La pandemia llegó sin avisar, como en la novela de Saramago. La nuestra, sin embargo, a pesar de su crudeza, dio tiempo a los mensajes esperanzadores de los filósofos modernos, sabios de redes sociales, que con un envidiable optimismo profetizaban que todo esto haría mejor al mundo. Qué saldríamos más maduros y más fuertes. Qué nuestro astigmatismo moral se reduciría y podríamos ver con claridad las cosas realmente importantes de la vida.
PUBLICIDAD
Tres meses después de aquel día en el que el semáforo no volvió a ponerse en verde y todo tomó el mismo color, muchas de las escenas de nuestra sociedad siguen teniendo el mismo tono de corrupción y egoísmo.
Y en el mundo del fútbol es igual. El sábado, la semifinal de la Coppa Italia, que tuvo al colombiano David Ospina como protagonista, terminó siendo el detonante para otra de las habituales batallas de sarcasmo, insultos y hasta amenazas en redes entre gente del mismo país.
Después del gol olímpico que le marcaron al Napoli se desató una avalancha de críticas contra el portero de la Selección. Muchas en español, muchas redactadas desde Colombia. Una descarga de veneno en la que es evidente que más allá de esa jugada, lo que realmente le estaban cobrando era haberse vestido de verde en el inicio de su carrera. Pecado mortal que ni siquiera sus decenas de voladas en el equipo nacional logran limpiar. Una auténtica locura.
Luego Ospina tuvo redención: sacó varias pelotas difíciles y puso un pase tremendo que terminó en el gol de la clasificación para su equipo. Turno para el otro bando. Aquellos que se habían sentido acorralados con el filo de cada carácter trinado, salieron a cobrar con la misma altura de los primeros: ninguna.
Aquí no hay argumentos, solo una camiseta que les tapa los ojos. Si el que juega pasó por el equipo del que son hinchas, es una especie de dios incuestionable. Si jugó en el rival solo podrá ser visto como una cometa elevada por entrenadores rosqueros y un aguacate, madurado a punta de periódico.
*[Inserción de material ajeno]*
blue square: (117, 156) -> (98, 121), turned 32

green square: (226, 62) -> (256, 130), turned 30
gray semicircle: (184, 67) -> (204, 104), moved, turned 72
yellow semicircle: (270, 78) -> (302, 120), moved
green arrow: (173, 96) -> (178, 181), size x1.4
Seguimos ciegos.
Y como la ceguera blanca ésta también se ha metido debajo de las puertas de madera fina, de los vidrios blindados de los carros que transportan el poder. La dirigencia de nuestro fútbol hoy ve menos que siempre. La pelotera es peor que nunca: todos llevan la misma bandera (la de salvar las 50.000 familias que viven del fútbol) pero no tienen ningún problema en clavar su asta en el corazón del balón que sigue desangrándose.
Sin embargo, aún en medio de las tinieblas a veces se dan pasos firmes y en la dirección correcta. El plazo dado a la dirigencia de Dimayor para traer el famoso dinero de la televisión internacional se cumplirá esta semana. Si no llega será un argumento más para el cambio de mando que hace rato luce tan necesario. Quizá, como al final de la novela de Saramago, la ceguera desaparezca y el fútbol pueda volver a mirar al frente. Veremos.